(Beginning of MATERIAL PROVIDED)

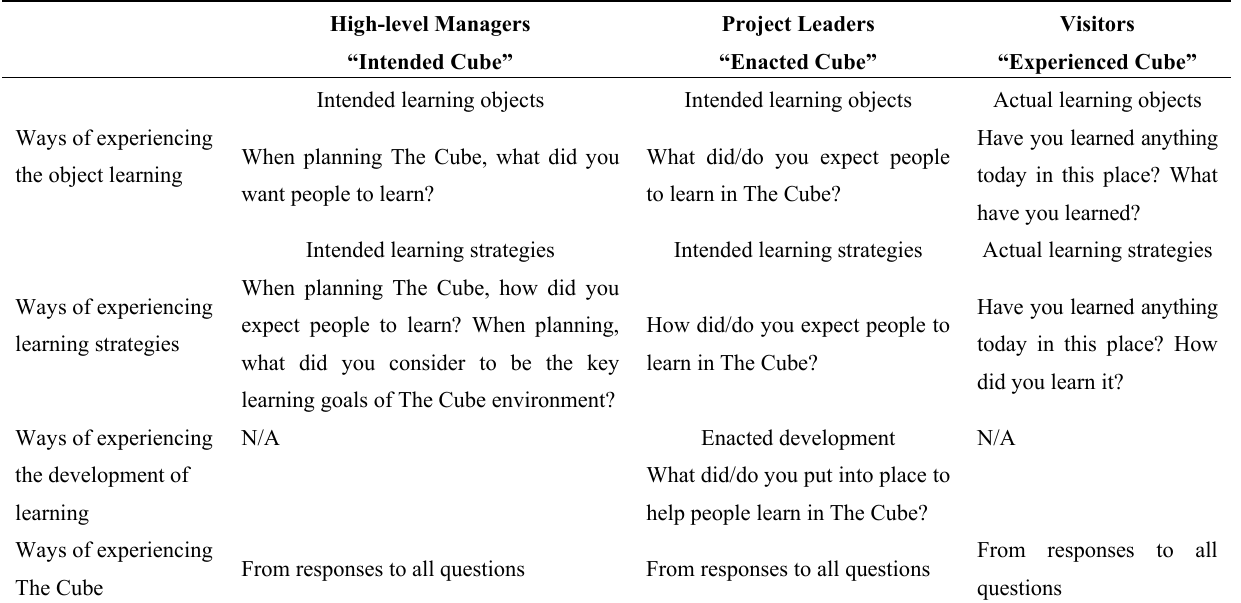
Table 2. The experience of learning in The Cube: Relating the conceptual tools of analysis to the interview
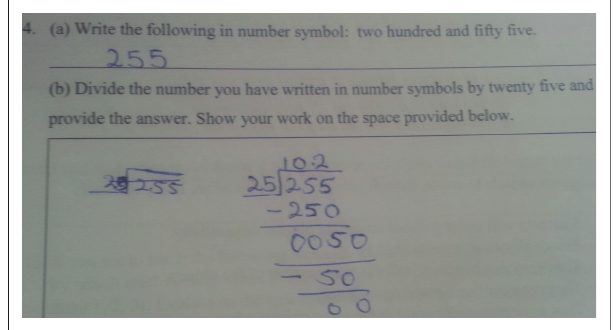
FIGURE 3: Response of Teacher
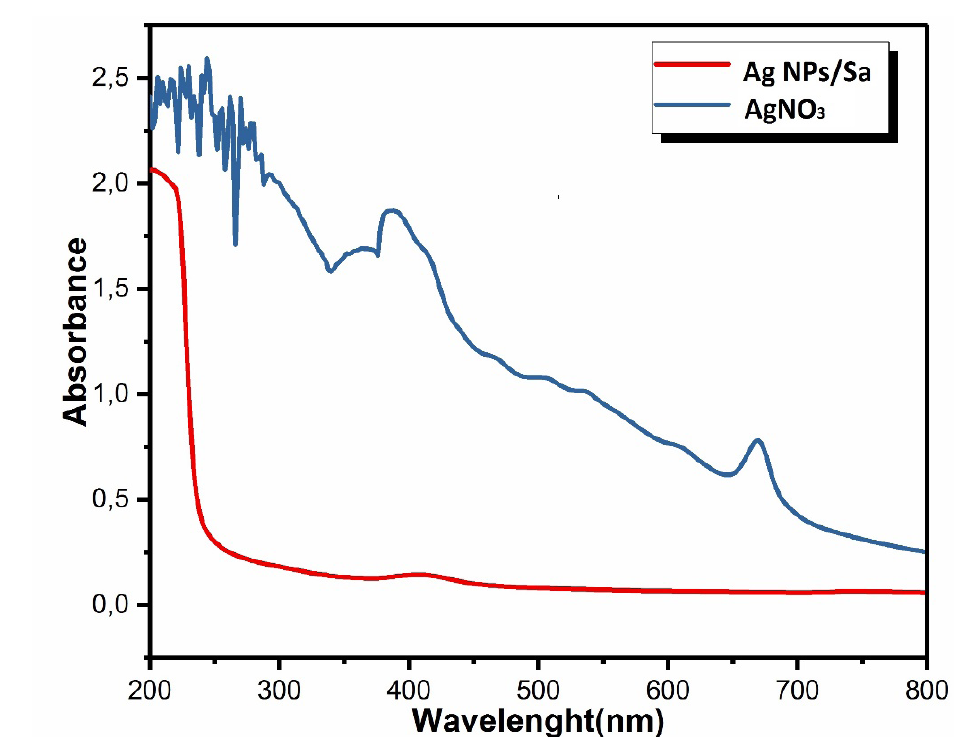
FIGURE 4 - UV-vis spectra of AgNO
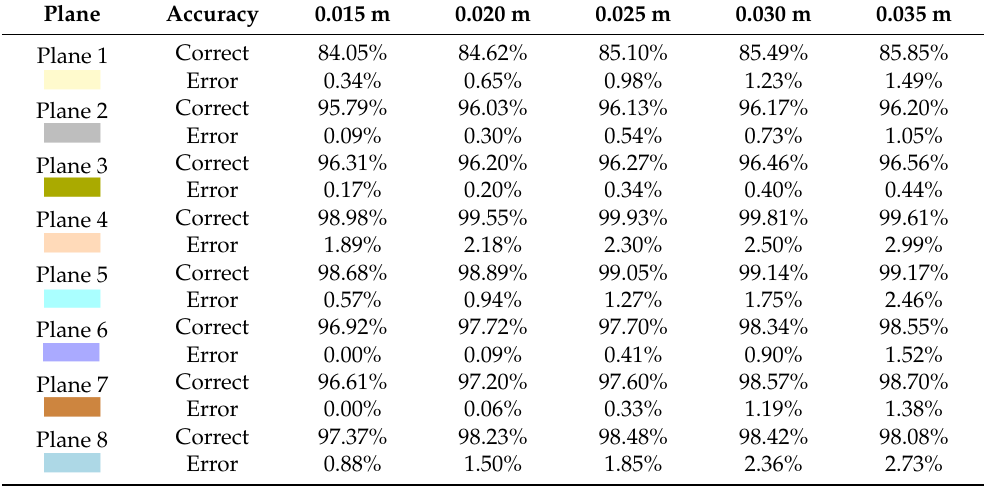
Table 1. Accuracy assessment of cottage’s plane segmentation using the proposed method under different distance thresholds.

(End of MATERIAL PROVIDED)

### PROBLEM TO WORK ON
All of the material above is to be copied exactly, with no pictures.

### WRITTEN RESPONSE
Table 2. The experience of learning in The Cube: Relating the conceptual tools of analysis to the interview
FIGURE 3: Response of Teacher
FIGURE 4 - UV-vis spectra of AgNO
Table 1. Accuracy assessment of cottage’s plane segmentation using the proposed method under different distance thresholds.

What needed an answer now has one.